Why not go beyond the mere “here’s a uterus and a vagina, here’s a penis and testicles” to actually tell budding pubescents, “and here are some feelings that you’re probably going to have with respect to your particular genitals, and here’s how to handle them.” Instead of just telling kids that it’s not okay to have sex before marriage, why not focus more on telling them that it’s not okay to abuse another’s body? Teach about abstinence in religion class. Teach about consent in sex-ed.

Seriously, there are so many ways to tackle teaching boys about rape prevention. And they’ve been shown to work. Take, for example, the “Don’t Be That Guy” campaign in Vancouver that led to a 10% decrease in the rape rate. Or the course designed by Foubert, Tatum, and Godin that told men, among other things, about other males that had been victimized – and that even led participants to report two years later that they had retained perspective and behavioral changes as a result of the course?

For decades, girls’ schools have been trying to keep down the rape rate from their side. Honestly, hasn’t done a whole lot of good.

Guess the ball’s in your court now, boys’ schools. Whatcha going to do?

I really hope it’s not just sit back and change nothing. This is not somebody else’s problem. It is yours.

Sincerely,

Miceala Shocklee

2 Responses to “An Open Letter to Private Boys’ Schools”

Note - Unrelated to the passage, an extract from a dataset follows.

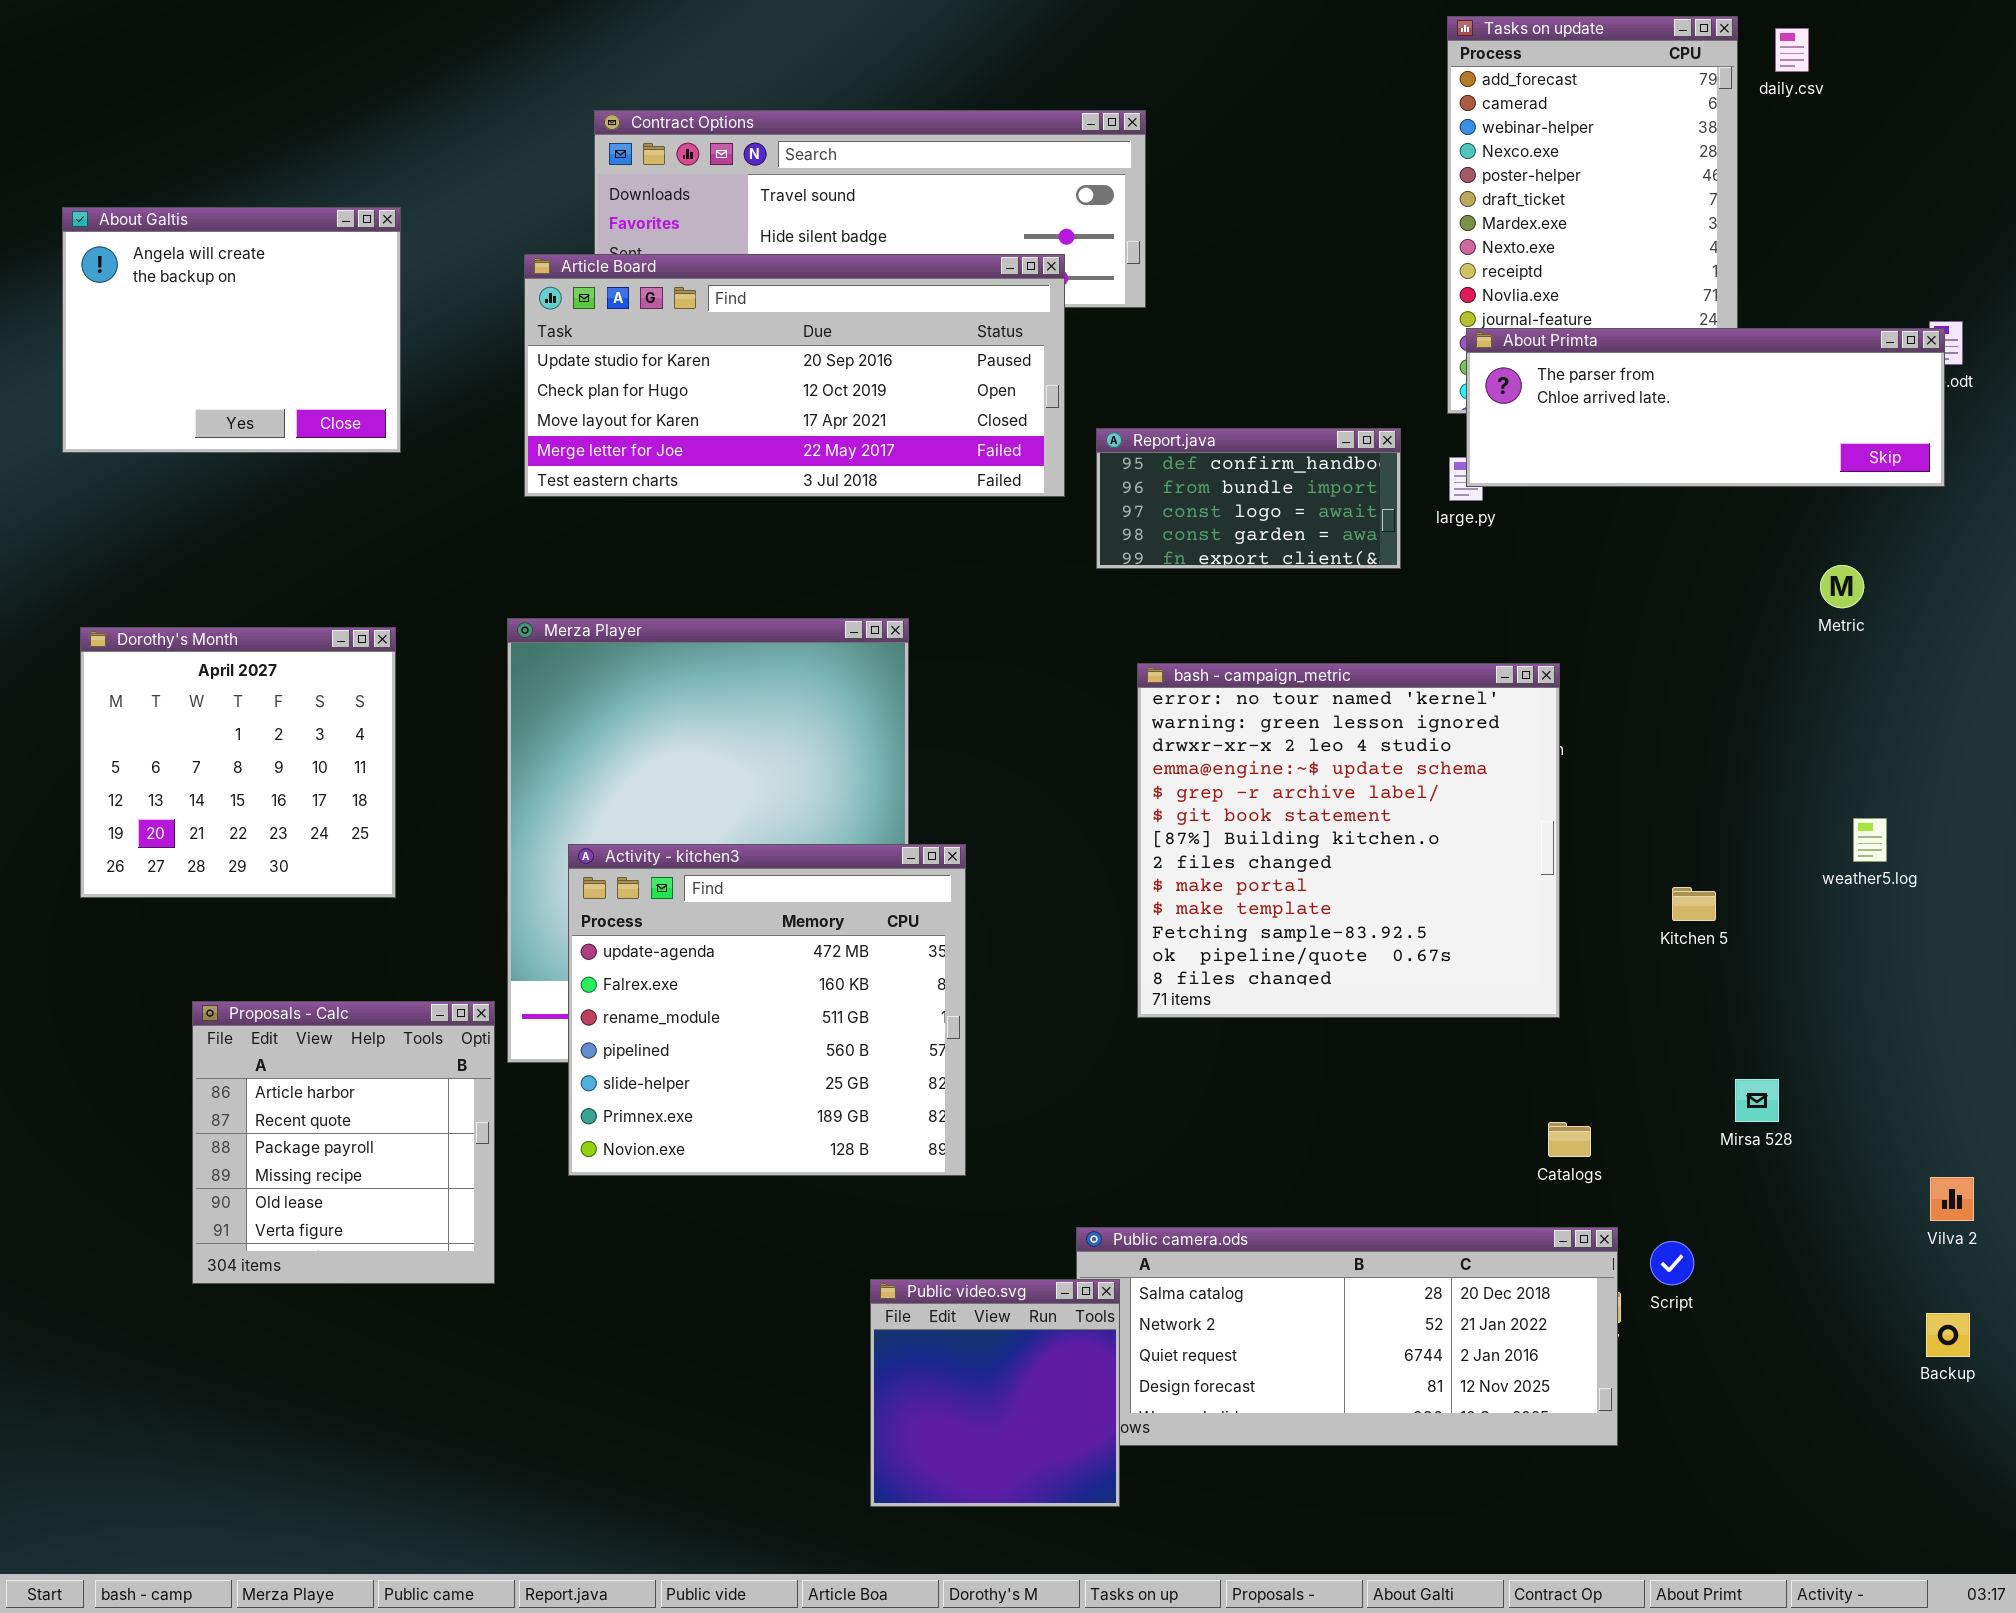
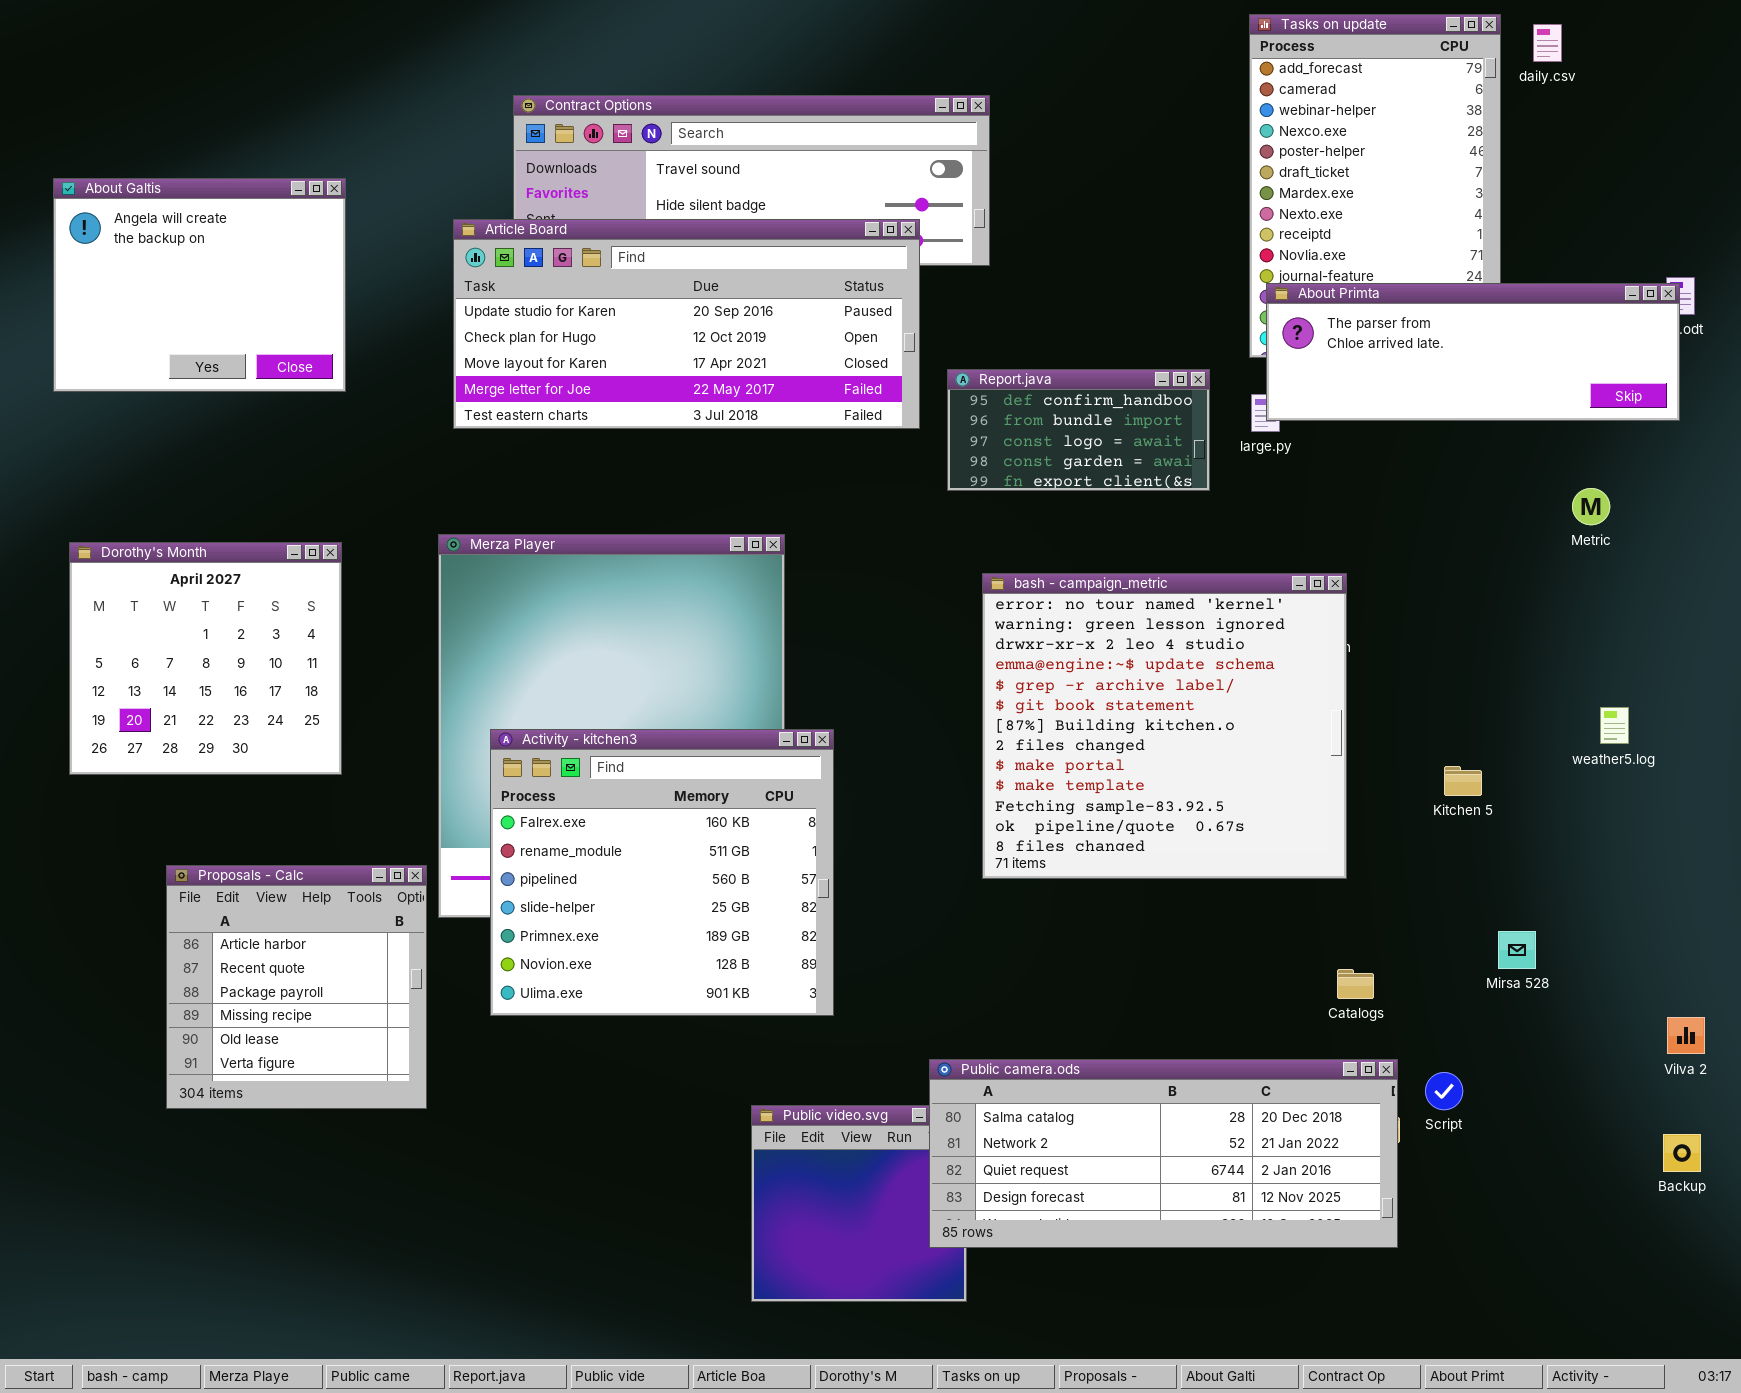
Activity - kitchen3: [568,844,966,1176] -> [490,729,834,1016], scrolled down 1 row
Public camera.ods: [1076,1227,1618,1446] -> [929,1059,1398,1248], raised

  1. Cassandra McCullers October 29, 2013 at 1:54 am #

    Thank you so much for this! It’s definitely true that teaching men not to rape works. Of course, there also need to be structural and legal changes – schools need to come down harder on “minor” offenses like harassment and bra-snapping (which the teachers often witness) early on, and also sending the offender in question to have a talk with a counselor. One big problem at my university is that, while there’s a big push among the students to educate each other about sexual assault, the administration is mum. Local police can’t investigate a rape that occurs on campus, but campus police are basically horrible at collecting evidence, and often pressure victims into not coming forward to preserve the image of the university. 17.6% of girls are assaulted during their four years here, and that rises to 30% for sorority girls. There are plenty of sexual assault advocacy and support groups on campus, though that in itself is telling since there’s a need. There’s a presentation about “don’t rape!” at orientation, but it’s a bit of a joke, and usually poorly done. One of the advocacy groups started having male members go around to talk to all the fraternities about rape, which helped some, but again it’s only one talk, not a culture change. And the university doesn’t expel rapists, even serial rapists (about 9 out of 10 campus rapes are by repeat offenders, and the vast, vast majority by someone “known to the victim”), even though cheaters are expelled at the first offense. A really simple solution would be for them to add anti-rape training to the honor modules we have to complete yearly, and to expel at the very least repeat rapists, but nope.

  2. myrreni October 29, 2013 at 8:54 am #

    My attacker was a 21 year old male from a middle class family who had the attitude that the upper classes could do whatever they liked to the working class, it was their privilege. I don’t know if it was the boys grammar school he went to that gave him this attitude, or whether it was his parents, but I truly believe that your idea could help stop this happening to other people. Privilege does not equal consent and boys should be taught that.